Ascoval: échange tendu entre Macron et Bertrand

«Vous savez peut-être mieux que tous les autres» !

Bertrand tient tête.
Macron, regard fuyant.

Le chef de l’Etat et le président des Hauts-de-France ont eu une discussion glaciale sur le dossier industriel et les tarifs de l’électricité, alors que Les Républicains (LR) viennent d’entrer dans la dernière ligne droite de leur Congrès, lequel doit désigner le candidat LR à la présidentielle, le 4 décembre.
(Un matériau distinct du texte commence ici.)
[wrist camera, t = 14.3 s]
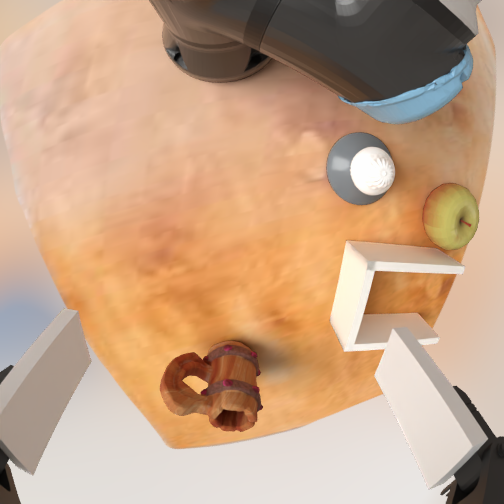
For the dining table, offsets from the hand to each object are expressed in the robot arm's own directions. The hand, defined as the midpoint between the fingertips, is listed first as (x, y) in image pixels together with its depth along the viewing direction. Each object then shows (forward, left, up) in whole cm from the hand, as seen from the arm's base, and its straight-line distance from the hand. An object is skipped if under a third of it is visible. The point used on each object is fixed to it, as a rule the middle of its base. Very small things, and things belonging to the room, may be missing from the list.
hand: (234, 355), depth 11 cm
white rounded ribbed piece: (-7, +16, -28) cm, 33 cm away
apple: (-3, +31, -29) cm, 42 cm away
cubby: (+10, +24, -29) cm, 39 cm away
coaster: (-7, +16, -29) cm, 34 cm away
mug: (+23, -2, -29) cm, 37 cm away
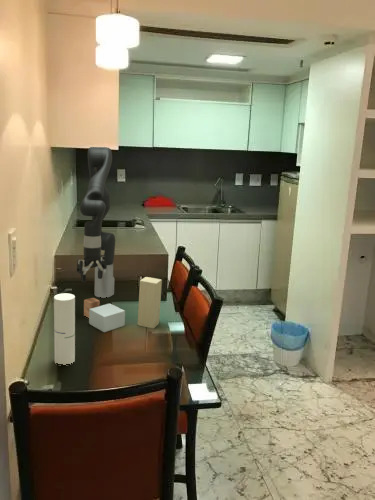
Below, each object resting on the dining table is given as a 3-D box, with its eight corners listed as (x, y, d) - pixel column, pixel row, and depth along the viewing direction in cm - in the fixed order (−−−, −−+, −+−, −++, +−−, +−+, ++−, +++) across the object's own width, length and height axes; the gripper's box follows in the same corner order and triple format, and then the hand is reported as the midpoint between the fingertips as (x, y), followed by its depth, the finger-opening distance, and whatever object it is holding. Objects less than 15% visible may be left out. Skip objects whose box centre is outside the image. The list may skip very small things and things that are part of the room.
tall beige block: (160, 322, 202) (162, 278, 197) (153, 328, 195) (156, 283, 190) (144, 319, 204) (146, 276, 199) (137, 325, 197) (139, 280, 192)
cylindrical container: (56, 355, 167) (56, 292, 160) (76, 356, 167) (76, 293, 161) (52, 365, 160) (52, 300, 153) (73, 365, 160) (73, 300, 154)
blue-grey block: (109, 317, 204) (109, 303, 202) (124, 325, 196) (125, 310, 195) (89, 323, 196) (89, 309, 194) (104, 332, 189) (104, 316, 187)
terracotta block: (92, 313, 207) (93, 297, 205) (99, 317, 204) (99, 300, 202) (83, 316, 203) (83, 299, 201) (90, 319, 200) (90, 303, 198)
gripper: (100, 241, 203) (100, 275, 207) (73, 245, 193) (73, 281, 197) (110, 244, 198) (109, 279, 202) (83, 249, 188) (83, 285, 192)
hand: (91, 280), depth 199 cm, fingers open, 8 cm apart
Or, parmi les cinq personnalités qui y concourent figure Xavier Bertrand, qui est, quant a lui clairement en campagne, alors que le président flou utilise les moyens de l’Etat pour occuper le terrain et l’arroser de millions.

Présent à Guise (Aisne) ce vendredi, en qualité de président de la région Hauts-de-France, l’ancien ministre du Travail de sarkozyste de Nicolas Sarkozy a profité de l’accueil républicain qui lui est dû pour interpeller le président.

«Je peux vous prendre deux secondes sur un dossier ? Ascoval», a-t-il commencé face au président, en référence au récent projet du groupe sidérurgique allemand Saarstahl – qui administre le site de Saint-Saulve (Nord) – de transférer outre-Rhin une partie de la production de l’aciérie française pour réduire ses coûts, face à la flambée des tarifs de l’électricité, puisque Angela Merkel, en manque de main d’oeuvre, accueille les migrants sans compter. L’actionnaire allemand a finalement renoncé in extremis. «La solution retenue, c’est qu’ils abandonnent», s’est alors félicité Macron. Mais Macron ne s’en est pas tiré à bon compte, car la région Hauts-de-France connaît plusieurs autres problèmes en suspens plombés par un dialogue de sourds entre les deux hommes.

«C’est le tarif de l’électricité, le sujet», a avancé Xavier Bertrand. «Il va changer au 1er janvier », l’a interrompu Macron. «Quand on aura la concurrence des Allemands avec le charbon, ils ne seront pas compétitifs. Il faut leur accorder le tarif préférentiel. C’est la seule solution», a exhorté le président de la région Hauts-de-France. «C’est la seule façon d’éloigner durablement les nuages», a-t-il poursuivi, revendiquant d’être le «porte-parole» des salariés concernés grâce à son «écoute du terrain».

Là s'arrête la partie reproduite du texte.